UCI Institute for Memory Impairments and Neurological Disorders, University of California, Irvine, United States; Center for Advanced Sciences and Technology (CAST), University "G. d'Annunzio" of Chieti-Pescara, Chieti, Italy; Department of Neuroscience, Imaging and Clinical Sciences, University G d'Annunzio of Chieti-Pescara, Chieti, Italy.
UCI Institute for Memory Impairments and Neurological Disorders, University of California, Irvine, United States; Sue and Bill Gross Stem Cell Research Center, University of California, Irvine, CA, United States; Department of Neurobiology and Behavior, University of California, Irvine, CA, United States; Institute for Neurodegenerative Diseases, University of California, San Francisco, CA, United States.
Cell Calcium. 2024 Nov;123:102923. doi: 10.1016/j.ceca.2024.102923. Epub 2024 Jun 13.

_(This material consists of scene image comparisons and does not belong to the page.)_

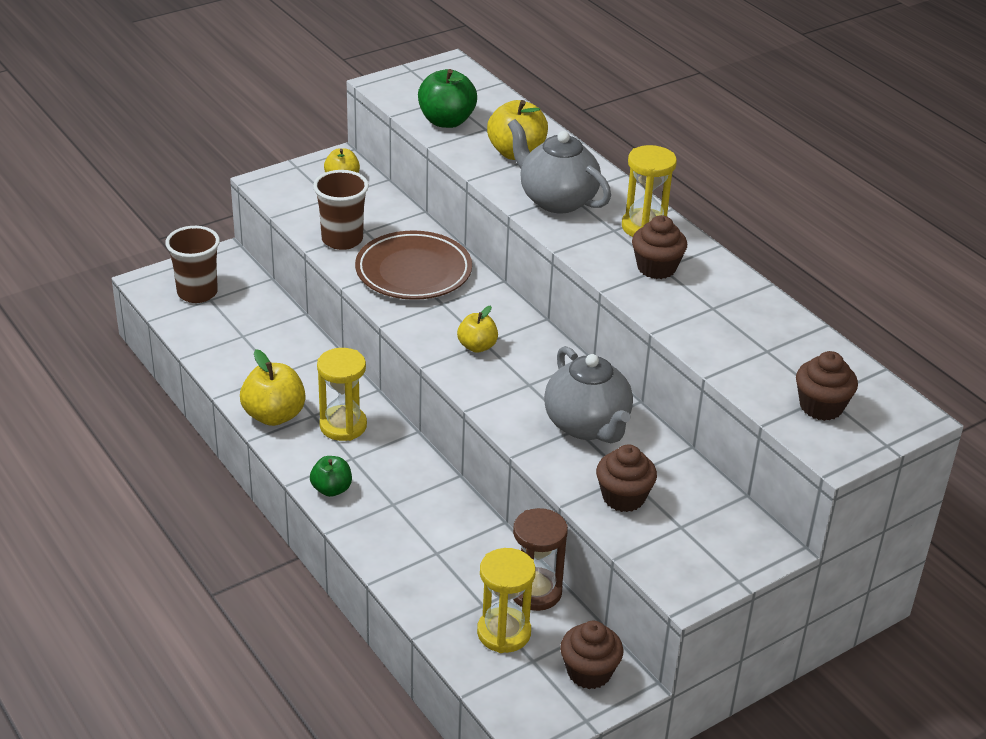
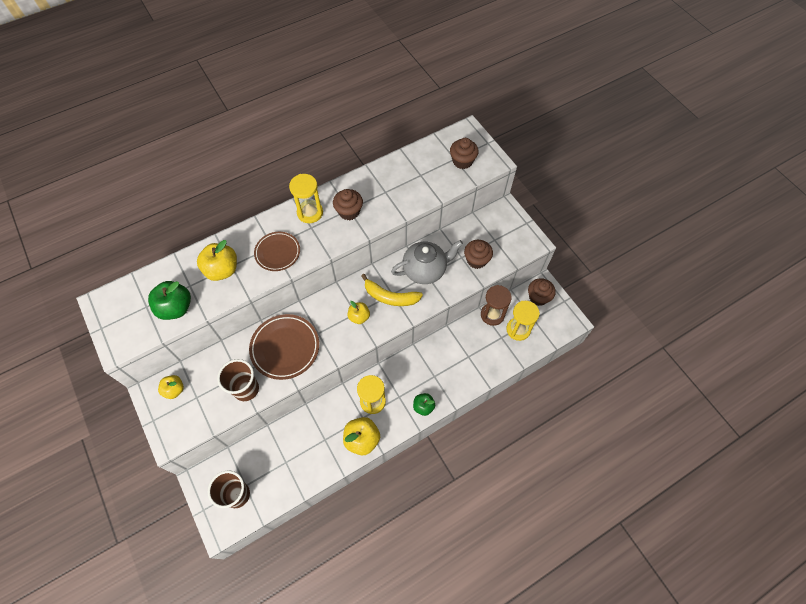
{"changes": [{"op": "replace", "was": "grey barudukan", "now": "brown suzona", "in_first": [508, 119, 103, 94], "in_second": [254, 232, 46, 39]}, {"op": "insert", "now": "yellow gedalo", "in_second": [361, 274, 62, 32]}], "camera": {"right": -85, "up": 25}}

The central nervous system (CNS) is constantly surveilled by microglia, highly motile and dynamic cells deputed to act as the first line of immune defense in the brain and spinal cord. Alterations in the homeostasis of the CNS are detected by microglia that respond by extending their processes or - following major injuries - by migrating toward the affected area. Understanding the mechanisms controlling directed cell migration of microglia is crucial to dissect their responses to neuroinflammation and injury. We used a combination of pharmacological and genetic approaches to explore the involvement of calcium (Ca) signaling in the directed migration of human induced pluripotent stem cell (iPSC)-derived microglia challenged with a purinergic stimulus. This approach mimics cues originating from injury of the CNS. Unexpectedly, simultaneous imaging of microglia migration and intracellular Ca changes revealed that this phenomenon does not require Ca signals generated from the endoplasmic reticulum (ER) and store-operated Ca entry (SOCE) pathways. Instead, we find evidence that human microglial chemotaxis to purinergic signals is mediated by cyclic AMP in a Ca-independent manner. These results challenge prevailing notions, with important implications in neurological conditions characterized by perturbation in Ca homeostasis.
中枢神经系统(CNS)不断受到小胶质细胞的监测,小胶质细胞是一种高度活跃和动态的细胞,被派往大脑和脊髓充当第一道免疫防御。小胶质细胞检测到 CNS 内环境平衡的改变,通过延伸其突起来作出反应,或者在受到严重损伤时向受影响的区域迁移。理解控制小胶质细胞定向细胞迁移的机制对于剖析它们对神经炎症和损伤的反应至关重要。我们使用药理学和遗传学方法的组合,探索钙(Ca)信号在人类诱导多能干细胞(iPSC)衍生的小胶质细胞对嘌呤能刺激的定向迁移中的作用。这种方法模拟了源自中枢神经系统损伤的信号。出乎意料的是,同时对小胶质细胞迁移和细胞内 Ca 变化进行成像,揭示了这种现象不需要内质网(ER)和储存操作的 Ca 内流(SOCE)途径产生的 Ca 信号。相反,我们发现有证据表明,人类小胶质细胞对嘌呤能信号的趋化性是通过 cAMP 介导的,且不依赖 Ca。这些结果对普遍存在的观点提出了挑战,对以 Ca 稳态失调为特征的神经疾病具有重要意义。